I bought Joni B. Cole’s latest book, Good Naked: Reflections on How to Write More, Write Better, and Be Happier
…and cut loose from any restraints on marking it up with a highlighter. This book deserves to be marked up, spawning a rich collection of writer memes and words to write by. I asked her to sign my book but I couldn’t read what she wrote. It did not say: Talk is cheap. Writing is deep. Taking action is even deeper – but that’s the message I got from her. I said that to myself because I promised her I would write a review and publish it in Amazon and Barnes & Noble. This is that review:
The first set of words I underlined in my copy of Good Naked say, “What book? At the moment all you have is a feral pig.” It made me laugh. She will make you laugh again and again. On page 9, the second thing I underlined is a writing prompt: “Goodbye. I’ll miss you.” She says, “Just put those words on the page and keep writing…”
I miss Joni B. Cole. I miss reading her book but I have a copy of an earlier work, her Toxic Feedback: Helping Writers Survive and Thrive to soothe my grief. That title was published in 2006 and much like Good Naked, she is neither toxic nor unclothed but she bares her heart. That’s why I love her. She takes risks, choosing to level with everyone, be they a reader or a student in one of her workshops. Rather than place herself on an imaginary pedestal, she truly believes that everyone has a story to tell. Her goal is to empower anyone she encounters with confidence and a firm kick in the ass to get started. She allocates no time to waiting around for inspiration. Stop planning your next great novel and start doing.
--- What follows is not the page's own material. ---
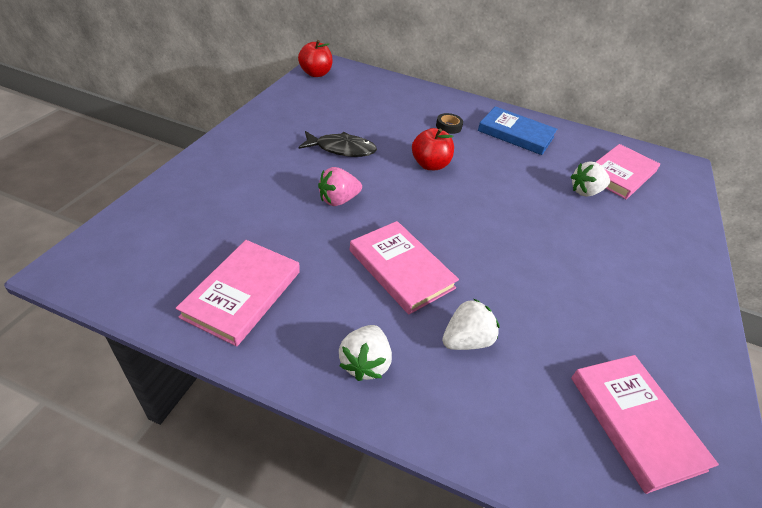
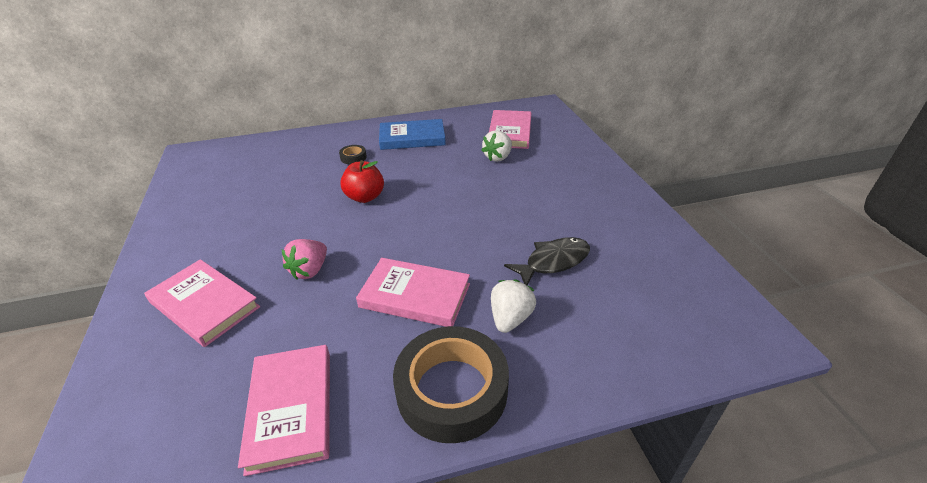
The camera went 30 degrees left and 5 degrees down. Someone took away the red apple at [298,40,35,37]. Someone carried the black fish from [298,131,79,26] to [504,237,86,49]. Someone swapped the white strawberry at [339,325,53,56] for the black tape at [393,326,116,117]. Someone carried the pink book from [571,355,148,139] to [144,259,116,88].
“All behaviors and ideas are generative, building on the ones that came before. What this more realistic view of creativity means is that you are always in the flow.” – page 21. In other words, writer’s block is just an excuse to do nothing. The British call it “work shy.” Joni wants those who follow her to have faith that out of the muck of whatever you write there will be pearls worth retrieving.
“We need to respect even our pre-drafts. We need to recognize the value of every stage of the development of our manuscripts because if we don’t, we are always going to be apologizing, and are likely to overlook the crucial role that every draft serves in the creative process.” – page 86.
My promise kept to Joni B. Cole is realized as a deep admiration for her work. She devotes her life to empowering others through her books and her writer’s workshops. If you are stuck, looking for inspiration, or in doubt regarding your value as a writer, Good Naked will light a candle in the dark spaces of your soul.
In the last words I underlined, on page 188 Joni says, “I think the best choices in life, as in writing, come down to the answer to one overarching question: What is in service to our story?”